* Opdracht: Geef de regels van alle items hieronder letterlijk weer en laat de afbeeldingen weg.

Uitgeschreven paginatekst
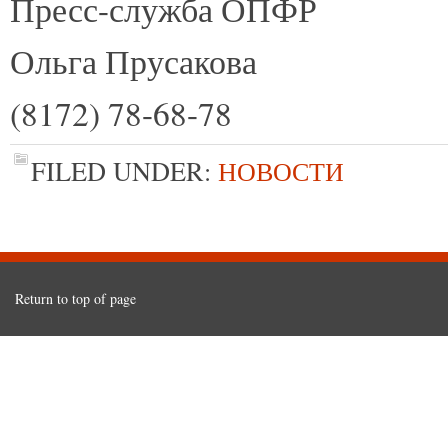
Пресс-служба ОПФР
Ольга Прусакова
(8172) 78-68-78
FILED UNDER:
НОВОСТИ
Return to top of page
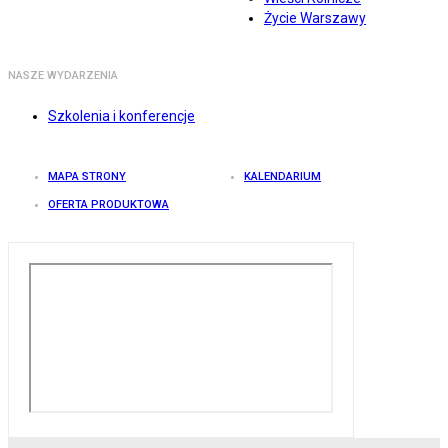
Życie Warszawy
NASZE WYDARZENIA
Szkolenia i konferencje
MAPA STRONY
KALENDARIUM
OFERTA PRODUKTOWA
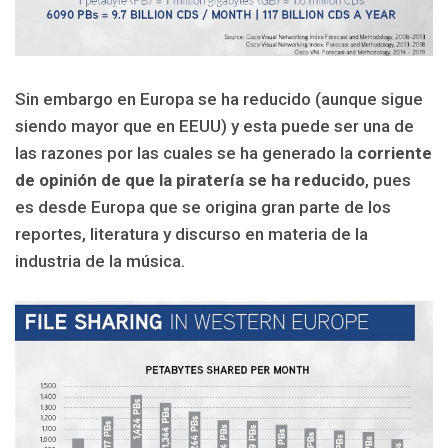
Sin embargo en Europa se ha reducido (aunque sigue
siendo mayor que en EEUU) y esta puede ser una de
las razones por las cuales se ha generado la
corriente
de opinión de que la piratería se ha reducido
, pues
es desde Europa que se origina gran parte de los
reportes, literatura y discurso en materia de la
industria de la música.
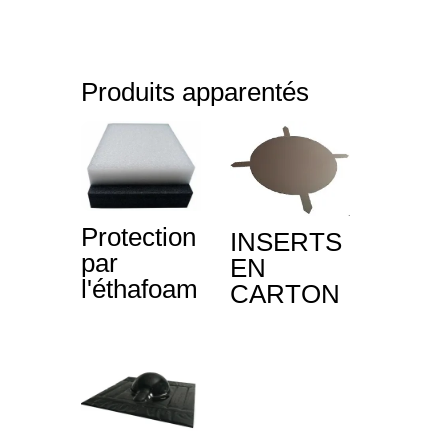
Produits apparentés
Protection
INSERTS
par
EN
l'éthafoam
CARTON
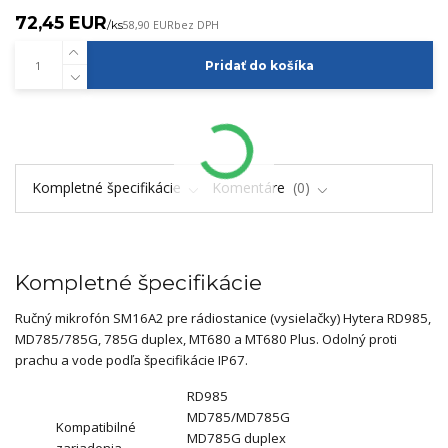
72,45 EUR
/
ks
58,90 EUR
bez DPH
Pridať do košíka
Kompletné špecifikácie
Komentáre
0
Kompletné špecifikácie
Ručný mikrofón SM16A2 pre rádiostanice (vysielačky) Hytera RD985,
MD785/785G, 785G duplex, MT680 a MT680 Plus. Odolný proti
prachu a vode podľa špecifikácie IP67.
RD985
MD785/MD785G
Kompatibilné
MD785G duplex
zariadenia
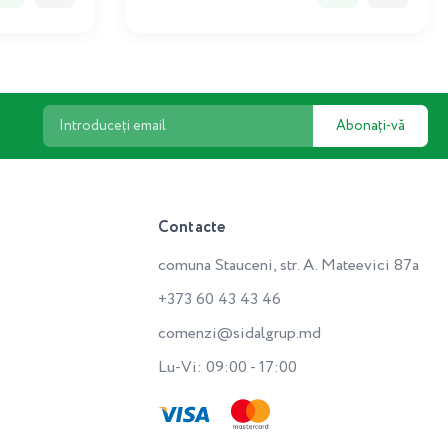
Abonați-vă
Contacte
comuna Stauceni, str. A. Mateevici 87a
+373 60 43 43 46
comenzi@sidalgrup.md
Lu-Vi: 09:00 - 17:00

* Resultaat:
Пресс-служба ОПФР
Ольга Прусакова
(8172) 78-68-78
FILED UNDER:
НОВОСТИ
Return to top of page
Życie Warszawy
NASZE WYDARZENIA
Szkolenia i konferencje
MAPA STRONY
KALENDARIUM
OFERTA PRODUKTOWA
Sin embargo en Europa se ha reducido (aunque sigue
siendo mayor que en EEUU) y esta puede ser una de
las razones por las cuales se ha generado la
corriente
de opinión de que la piratería se ha reducido
, pues
es desde Europa que se origina gran parte de los
reportes, literatura y discurso en materia de la
industria de la música.
Produits apparentés
Protection
INSERTS
par
EN
l'éthafoam
CARTON
72,45 EUR
/
ks
58,90 EUR
bez DPH
Pridať do košíka
Kompletné špecifikácie
Komentáre
0
Kompletné špecifikácie
Ručný mikrofón SM16A2 pre rádiostanice (vysielačky) Hytera RD985,
MD785/785G, 785G duplex, MT680 a MT680 Plus. Odolný proti
prachu a vode podľa špecifikácie IP67.
RD985
MD785/MD785G
Kompatibilné
MD785G duplex
zariadenia
Abonați-vă
Contacte
comuna Stauceni, str. A. Mateevici 87a
+373 60 43 43 46
comenzi@sidalgrup.md
Lu-Vi: 09:00 - 17:00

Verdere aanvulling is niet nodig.